Please Note: There is no need to give every element its own layer due to the restricted video memory of the GPU. If you run out of memory, everything would get messed up.

On the other hand, if you declare animations in CSS then it would be the browser’s responsibility to determine the GPU layer of each element and thus division will take place accordingly.

However, this is something which you could do with JavaScript as well. All you need to do is set a transform with a 3D feature ( just like translate3d () or matrix3d()) to let the browser know about the process of creating GPU layer for the targeted element. So, this is way it is clear that GPU does not only provide a speed boost to CSS but to JavaScript as well.

5. Robust JavaScript Animations

JavaScript has all the capabilities to win when compared with CSS in terms of performance. JavaScript is faster. But exactly how faster it could be? To begin with- it is versatile enough to create an impressive 3D animation demo, which you could see via WebGL. And, also fast enough to build a multimedia teaser, which could be developed using Flash or After Effects. It is absolutely hassle-free to build a virtual world with JavaScript with the help of canvas.

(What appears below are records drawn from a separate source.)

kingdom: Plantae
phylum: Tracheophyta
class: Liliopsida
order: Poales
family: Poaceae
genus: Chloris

As far as animation libraries are concerned then talking about Transit and Velocity’s documentation is absolutely justified. For more clarity on this point, we have also provided a list optimizations that only a JavaScript based animation could perform.

  • Synchronizing the DOM
  • Caching of properties across chain calls to mitigate the generation of DOM querying.
  • Caching unit conversion ratios

Conclusion

The above mentioned points clearly highlight the versatility of JavaScript based animations as compared to those which are CSS based. But is that we mean CSS animations are “bad”? No, absolutely not. They are good but only to perform basic animations. For higher flexibility and distinct capabilities, JavaScript should be the priority.